Ein bestehendes Missverständnis in der Gesellschaft ist, dass Tierärzte im Nutztierbereich nur Antibiotika einsetzten würden. Antiinfektiva, darunter Antibiotika, machen jedoch inzwischen nur ein Sechstel des gesamten Tierarzneimittelmarktes aus. Mehr als ein Viertel sind Impfstoffe. Außerdem werden Tierarzneimittel nicht zur Leistungssteigerung in der intensiven Tierhaltung eingesetzt. Bei der Tiergesundheit geht es vorrangig um die Vermeidung und Bekämpfung von Tierkrankheiten. Antibiotische Leistungsförderer sind in der gesamten EU seit 2006 verboten und der Einsatz von Hormonen zu Mastzwecken ist bereits seit 1988 untersagt.
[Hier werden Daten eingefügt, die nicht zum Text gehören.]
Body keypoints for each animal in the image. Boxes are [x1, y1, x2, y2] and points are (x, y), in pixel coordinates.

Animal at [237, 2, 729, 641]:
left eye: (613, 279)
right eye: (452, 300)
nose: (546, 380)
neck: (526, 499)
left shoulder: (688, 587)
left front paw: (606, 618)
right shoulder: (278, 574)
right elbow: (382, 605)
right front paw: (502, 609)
Antibiotika auch für Kleintiere notwendig

Für den Tierarzt ist es wichtig verschiedene Antibiotikaklassen zur Verfügung zu haben, um das ganze Spektrum bakterieller Krankheitserreger bei den einzelnen Tierarten auch künftig effektiv bekämpfen zu können. Dies ist auch wichtig, um Resistenzen zu vermeiden.
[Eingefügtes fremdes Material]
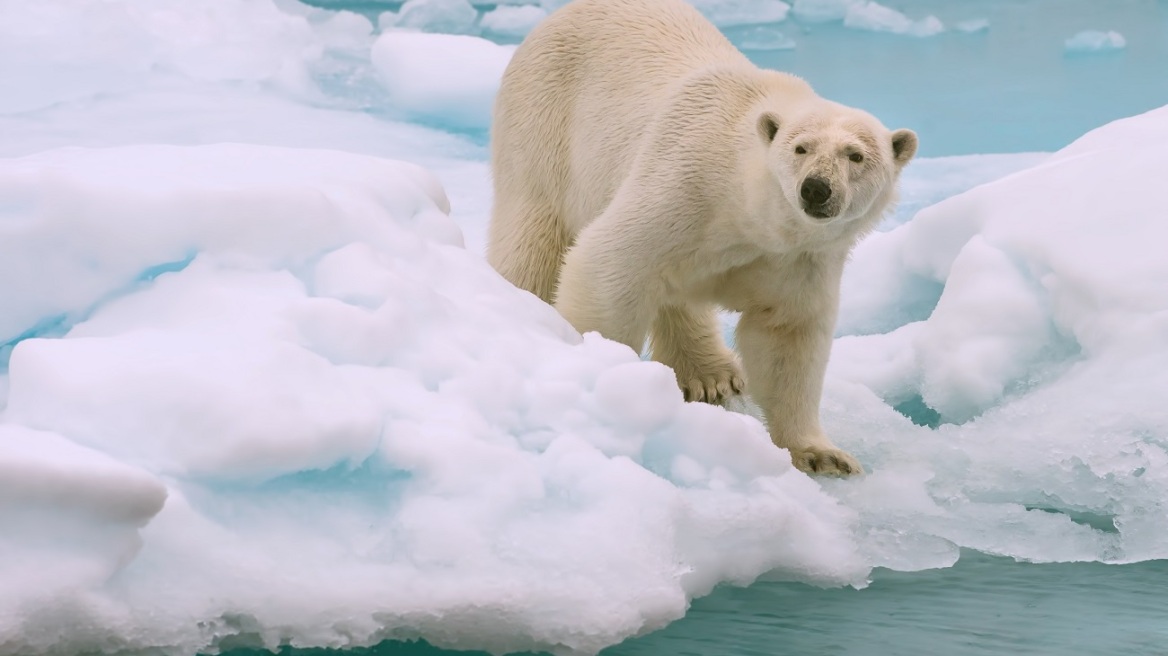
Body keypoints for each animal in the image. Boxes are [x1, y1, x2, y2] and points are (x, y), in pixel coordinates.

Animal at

Auch in der Kleintierpraxis können eiternde Verletzungen, Blasenentzündungen, Ohr- und Augeninfektionen eine Behandlung mit Antibiotika erforderlich machen. Schwere Infektionen, wie die Leptospirose bei unzureichend geimpften Hunden, müssen antibiotisch behandelt werden. Oft treten auch Mischinfektionen auf. Die Grunderkrankung wird durch ein Virus verursacht und eine bakterielle Sekundärinfektion kommt hinzu. Dies ist of bei Zwingerhusten des Hundes oder beim Katzenschnupfen der Fall.
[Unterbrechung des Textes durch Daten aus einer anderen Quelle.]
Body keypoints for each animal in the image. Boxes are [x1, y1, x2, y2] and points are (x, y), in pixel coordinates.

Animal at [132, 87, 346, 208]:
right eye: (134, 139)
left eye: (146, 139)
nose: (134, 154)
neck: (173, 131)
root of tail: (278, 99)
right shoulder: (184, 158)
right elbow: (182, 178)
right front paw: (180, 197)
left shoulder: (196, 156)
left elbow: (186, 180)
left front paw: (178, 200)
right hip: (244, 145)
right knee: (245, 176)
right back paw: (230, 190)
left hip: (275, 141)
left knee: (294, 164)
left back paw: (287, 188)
Der Tierarzt baut bei der Behandlung auf seiner fachlichen Expertise in der klinischen Auseinandersetzung mit dem Einzeltier, der Kenntnis aus der Herdenbetreuung bei Nutztieren und der Bewertung aller Befunde aus des der Diagnostik und der Empfindlichkeitsbestimmung der Bakterien auf. Alles zusammen bildet die Grundlage für den Tierarzt zur Therapieentscheidung und einen verantwortungsvollen Umgang mit Antibiotika.